Türkiye'nin genç ve dinamik nüfusuyla teknolojik gelişmeleri hep yakından takip eden ve hemen adapte olan bir ülke olduğuna dikkat çeken Bilaloğlu, şöyle devam ediyor: "Bu anlamda dönüşümü yakalamaktan çok tüm dünyayla beraber dönüştü diyebiliriz. Elektrikli scooterlar, paylaşım teknolojileri, elektrikli otomobiller... Kısaca mobilitedeki tüm gelişmeler tüm dünyayla aynı anda ülkemize geldi. Togg gibi yerli projelerle Türkiye, elektrikli araç üretimi ve gelişimi konusunda aktif rol oynamaya başladı. Bu da elektrikli otomobillerin yaygınlaşmasında etkili oldu."

ELEKTRİKLİ ARAÇLARDA 2020'DEN BUGÜNE ÖNEMLİ ADIMLAR ATILDI

Elektrikli modellere ilk adımı Porsche markasının Taycan modelini 2020 yılında Türkiye'ye getirerek attıklarını ifade eden Bilaloğlu, "Ardından Porsche şarj istasyonu yatırımlarımızı hayata geçirdik 2022 yılında Porsche markamız ile Türkiye'deki ilk batarya onarım merkezini açtık. 2024 yılı içerisinde D- Charge markamızı kurduk. Doğuş Otomotiv çatısı altında faaliyet gösteren Doğuş Şarj Sistemleri şirketinin markası olan D-Charge, öncelikle Doğuş Otomotiv'in distribütörlüğünü üstlendiği markalarının yetkili satıcı ve yetkili servislerine, Doğuş Grubuna bağlı yatırım ve iştirakler başta olmak üzere markaların ihtiyaç duyduğu tüm noktalara elektrikli araç şarj sistemlerinin kurulumu ve bunların servisi hizmetini sunuyor. D-Charge markamız ile 2024 yılında başta yetkili satıcı ve servis noktalarımız olmak üzere şarj hizmeti vermeyi hedefliyoruz. Özellikle 2024 yılı sonuna kadar 130 DC ve 130 AC ünite ile elektrikli araç kullanıcılarına şarj hizmeti vermeyi hedefliyoruz. Tabii sadece altyapı değil, Volkswagen grubunun yeni elektrikli modellerini de yıl sonuna kadar tüketicilerle buluşturmayı hedefliyoruz" diyor.

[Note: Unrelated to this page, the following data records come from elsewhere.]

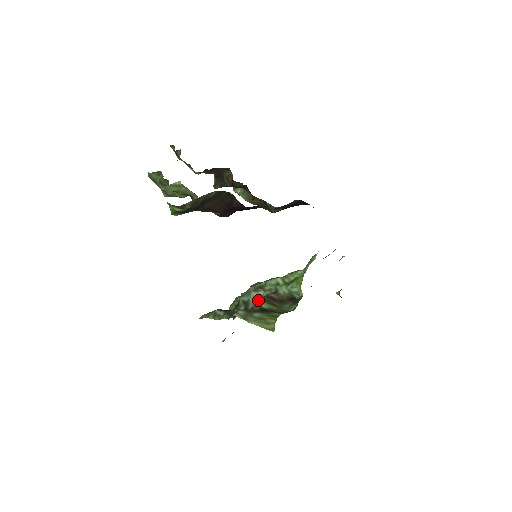
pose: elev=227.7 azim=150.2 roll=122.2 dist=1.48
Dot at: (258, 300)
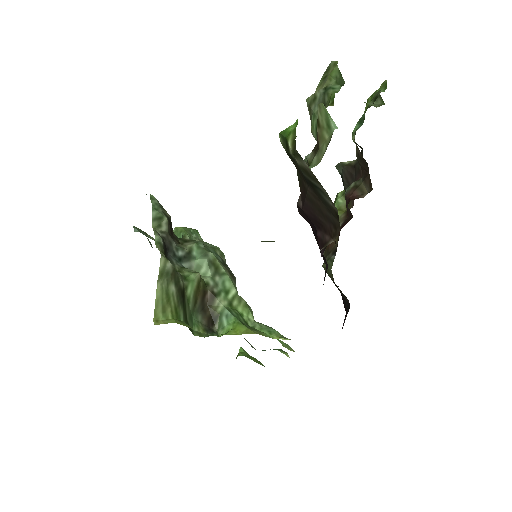
Dot at: (196, 278)
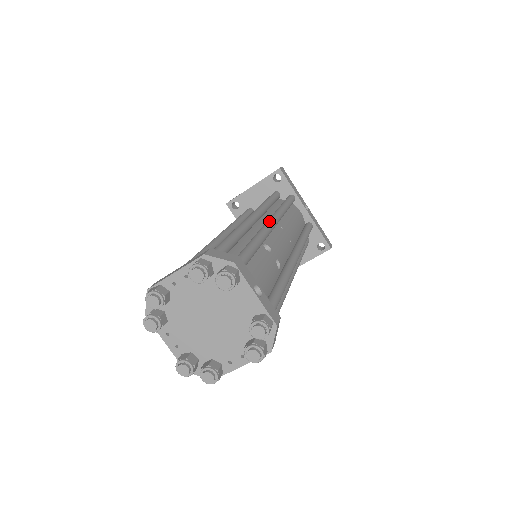
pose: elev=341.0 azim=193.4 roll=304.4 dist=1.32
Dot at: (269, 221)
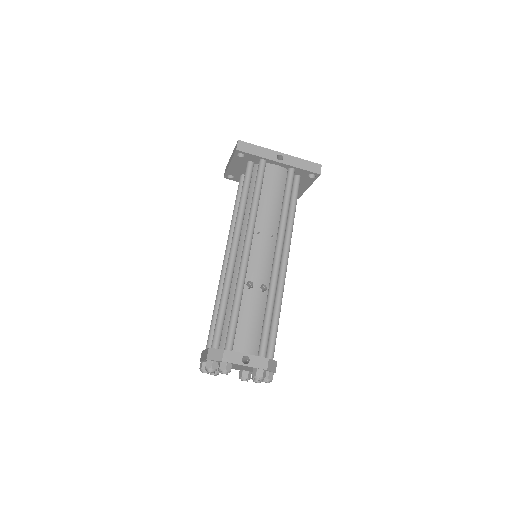
Dot at: (243, 253)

KİŞİSEL DENEYİM ALANLARI ÖNE ÇIKIYOR

Otomobillerin işlevinin ulaşımın dışına çıktığını dile getiren Bilaloğlu, "Dijitalleşme ve bağlantılı araç teknolojileri ile otomobiller, kişisel deneyim alanları haline geliyor. Sürücüler artık araçlarını bir ofis, eğlence merkezi veya kişisel alan olarak kullanabiliyorlar. Artık insanların bir yerden bir yere hangi araçla gideceğinden çok, bu yolculuk süresince neler yapabileceği, aracında nasıl vakit geçirebileceği, aracın kullanım süresi boyunca çevresel etkileri gibi birçok önemli etken de cevap verilen sorular arasında yer almaya başladı. Tüm bunlar geleceğin otomobillerindeki trendleri belirleyici unsurlar olacak. Öyle sanıyorum ki tüm dünyadaki otomotiv üreticileri, yüzde 100 elektrikli, sıfır emisyonlu, gürültüsüz ve tamamen dijital ve yeşil teknolojiye odaklanmış otomobiller üretmek konusunda neredeyse hemfikir. Özellikle elektromobilite, dijitalleşme ve otonom sürüş, araç içinin artık odakta yer aldığı otomobilleri görmemize neden olacak. Aracı kullanmaya gerek kalmayacağı için, sürücünün daha özgür kalacağı bir zamanı olacak. Ve bu zamanı otomobilinde işlerini yaparak, toplantılara katılarak, film seyrederek geçirebilecek. Dijitalleşmeyle birlikte otomobiller artık kişisel deneyim alanları haline gelecek. Otomobiller yazılım tabanlı bir ürün olma yolunda ilerliyor. Gelecekte verileri kullanarak araçların, ürünlerin optimizasyonları, yeni dijital hizmetlerin devreye alınması gibi konular da hayatımıza dahil olacak. Müşteri ihtiyacına göre aracın güncellemesi yapılabilecek. Elbette bu dijital uygulamalar, yazılımlar ve teknolojiler sayesinde sadece konfor anlamında bir gelişme olmayacak. Aynı zamanda güvenlik de gelişecek. Otomobiller trafik ışıklarıyla, yol kenarlarındaki işaretlerle de bağlantılı olacak" diyor. Bilaloğlu, son olarak şu yorumda bulunuyor: "Otomobiller giderek daha fazla yazılım ve teknoloji odaklı ürünler haline geliyor. Otonom sürüş, bağlantılı araçlar ve yapay zeka tabanlı hizmetler, otomotiv sektöründe devrim niteliğinde yenilikler sunuyor. Gelecekte araçlar sadece ulaşım aracı olarak değil, kullanıcıların dijital yaşamlarının bir parçası haline gelecek."